Prediction markets offer traders an opportunity to bet on a range of financial, political and sports-related outcomes. They are regulated under U.S. laws that govern how derivatives are traded, but Polymarket also operates an offshore platform that allows traders to bet on a wider range of contracts.

Polymarket said it has policies designed to combat insider trading. “When we identified a user trading on classified government information, we referred the matter to the DOJ & cooperated with their investigation,” the company said on X.

Polymarket has a data partnership with Dow Jones, the publisher of The Wall Street Journal.

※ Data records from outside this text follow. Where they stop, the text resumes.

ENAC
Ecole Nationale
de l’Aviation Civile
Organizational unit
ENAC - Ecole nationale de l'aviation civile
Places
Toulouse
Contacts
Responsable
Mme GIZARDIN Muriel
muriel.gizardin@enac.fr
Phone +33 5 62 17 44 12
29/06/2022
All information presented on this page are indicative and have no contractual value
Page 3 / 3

The case against Van Dyke comes one day after Kalshi, a competitor to Polymarket, announced that it had fined and suspended three congressional candidates for betting on their own races.

Maduro and his wife were captured during a nighttime operation that was the culmination of months of secretive planning. The mission was led by elite special-operations forces and was supported by every branch of the U.S. military, as well as intelligence and law-enforcement agencies.

While Trump had railed for months against the Maduro regime, there was little in the immediate run-up to suggest to the general public that such drastic action was imminent.

Van Dyke allegedly made 13 bets between Dec. 27 and Jan. 2 on the U.S. going after Maduro. The concentrated nature of the bets, coming from a brand-new account, fueled suspicions that someone with knowledge of the operation’s planning had made them.

Hours after Van Dyke’s last wager, prosecutors said, the U.S. Special Forces entered Caracas and apprehended Maduro and his wife at their residence. Van Dyke spent about $33,000 in long-shot contracts that netted him a profit of $409,000, according to the Justice Department.

The Commodity Futures Trading Commission, a regulatory agency that under the Trump administration has championed the value of prediction markets, also sued Van Dyke in civil court.